When we know something about an event being reported, we're able to see where the reporting goes wrong; why don't we remember that when we hear other news stories?

I was reminded of this recently in the hubbub over the interview with Pope Francis. Newspapers and TV news outlets made a story out of this interview, but anyone who had actually read the interview for themselves would be able to tell you that these news media grossly distorted what the pope had said.

Every single news story I saw on the interview made the same fundamental reporting mistakes, things my journalism classes taught me were absolutely unacceptable in reporting.

  • They made the increasingly more prevalent error of mixing news analysis with news reporting, speculating on the pope's intentions or motivations in giving the interview. The news page is supposed to report what happened; the editorial page is supposed to give opinions. If the news page wants to give voice to the opinions of particular people on a story's content, they should attribute those opinions to those particular people, e.g. "Professor John Q. Academic thinks this could signal..." instead of just saying, "This could signal...." Really? It could? Says who?
  • They quoted the pope out of context, warping his words to make him say things he didn't. In most stories, this practice started right at the headline and worked its way down. Nearly every headline said something like, "Pope says church is 'obsessed' with rules on abortion, contraception, gay marriage." What a gripping headline! Only problem is HE DIDN'T SAY THAT. This glues together words from THREE DIFFERENT PARAGRAPHS to fabricate a quotation. In one paragraph he said, "We cannot insist only on issues related to abortion, gay marriage and the use of contraceptive methods" (adding that "the church's teaching on these things is clear"); in another he said "The church’s pastoral ministry cannot be obsessed with the transmission of a disjointed multitude of doctrines to be imposed insistently" (instead desiring to first and foremost focus on the "proposal of the Gospel"); and in another he said that "The church sometimes has locked itself up in small things, in small-minded rules." Nowhere did he say what the headline reported him to say.

How did these news outlets end up making this mistake? They took their first mistake of improperly inserting analysis into news and applied it to these quotations. The headline they concocted tells you more about what the media thinks on these issues than what the pope thinks: to them, the Church's teachings on these moral issues are nothing but small-minded rules that the Church has spent far too much time obsessing over.
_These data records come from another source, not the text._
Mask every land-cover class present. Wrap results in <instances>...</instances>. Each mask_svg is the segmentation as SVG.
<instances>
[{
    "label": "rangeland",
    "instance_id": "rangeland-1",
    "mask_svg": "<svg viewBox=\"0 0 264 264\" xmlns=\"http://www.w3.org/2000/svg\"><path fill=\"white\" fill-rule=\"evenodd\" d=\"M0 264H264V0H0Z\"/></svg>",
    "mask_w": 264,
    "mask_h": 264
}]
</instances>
Your ten-dollar word for the day is eisegesis, which means "the interpretation of a text (as of the Bible) by reading into it one's own ideas." The news media, in reading and reporting on the pope's interview, was doing eisegesis: they inserted their own presuppositions and opinions into the text and tried to make the pope their puppet. Whether this was done intentionally or not, I couldn't say. Sometimes people just hear what they want to hear. But, at the very least, I would hope this episode would make you wary of trusting everything you read or see in the news. If they can't even get my parish dinner right, why should you expect them to report accurately on a 12,000 word interview?